Having determined that the lesser included offense of possession of a controlled substance requires guilty knowledge of "conscious possession," State v. Gilman, supra, we find that a conviction on an indictment charging delivery of the controlled substance also requires proof of such a general intent.

It is clear, however, that neither possession nor delivery of a controlled substance is a specific-intent crime. Therefore, petitioner may not avail himself of the defense of voluntary intoxication, which is only applicable to negate the intent element in specific intent crimes. See Danahey v. State, R.I., 373 A.2d 489 (1977); State v. Turley, 113 R.I. 104, 318 A.2d 455 (1974); State v. Duffy, 112 R.I. 276, 308 A.2d 796 (1973).

Our holding today is consistent with such cases as State v. Dunn, 246 S.E.2d 245 (W. Va. 1978) and Applegate v. State, 301 So. 2d 853 (Miss. 1974). In both of the above cited cases, the statute in question was essentially identical to § 21-28-4.01(A). In these cases, the courts held the absence of statutory language relative to intent is no bar to a finding that a general intent is required for conviction on the delivery charge.

Based on the foregoing, we conclude that the petitioner is not entitled to a new trial in which he may assert both the defense of voluntary intoxication and the concomitant McGehearty charge. The crime of delivery with which he is charged is a general intent offense, and it may not be vitiated by the defense of intoxication.

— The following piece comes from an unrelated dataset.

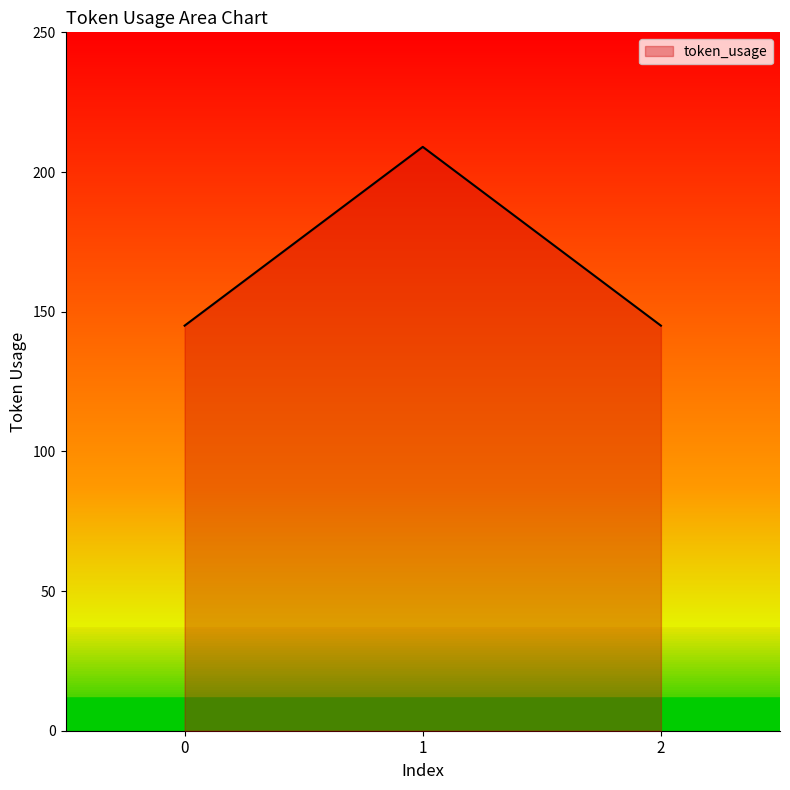

Does the chart display data point markers on the line(s)?

No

Therefore, the appeal is sustained in part, denied in part. The case is remanded to the *1297 Superior Court for entry of judgment consistent with this opinion.

SHEA, J., did not participate.


[1] The relevant statutes of G.L. 1956 (1968 Reenactment), § 21-28-4.01(A), (C) and 21-28-4.07(A), as enacted by P.L. 1974, ch. 183, § 2 read as follows:

"§ 21-28-4.01(A): Except as authorized by this chapter, it shall be unlawful for any person to manufacture, deliver, or possess with intent to manufacture or deliver a controlled substance."

"* * *

"§ 21-28-4.01(C): It shall be unlawful for any person knowingly or intentionally to possess a controlled substance unless the substance was obtained directly from or pursuant to, valid prescription or order of a practitioner while acting in the course of his professional practice, or except as otherwise authorized by this chapter.

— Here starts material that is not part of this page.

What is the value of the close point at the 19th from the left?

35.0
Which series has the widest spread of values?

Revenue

"§ 21-28-4.07(A): Any person eighteen (18) years of age or over who violates § 21-28-4.01(A) by distributing a controlled substance, excluding marijuana, listed in schedules I and II to a person under eighteen (18) years of age who is at least three (3) years his junior may be imprisoned to a term up to life."

[2] The state's brief raises some question regarding whether petitioner properly raised the defense. However, we need not reach this issue in view of our decision on the merits, infra.

[3] Because it is not necessary to the determination of the issues in the instant appeal, we make no express ruling regarding the retroactivity of State v. McGehearty, R.I., 394 A.2d 1348 (1978).

[4] General Laws 1956 (1968 Reenactment) § 21-29-3(d). This section was repealed by P.L. 1974, ch. 183, § 1.

[5] General Laws 1956 (1968 Reenactment) § 21-28-4.01(C).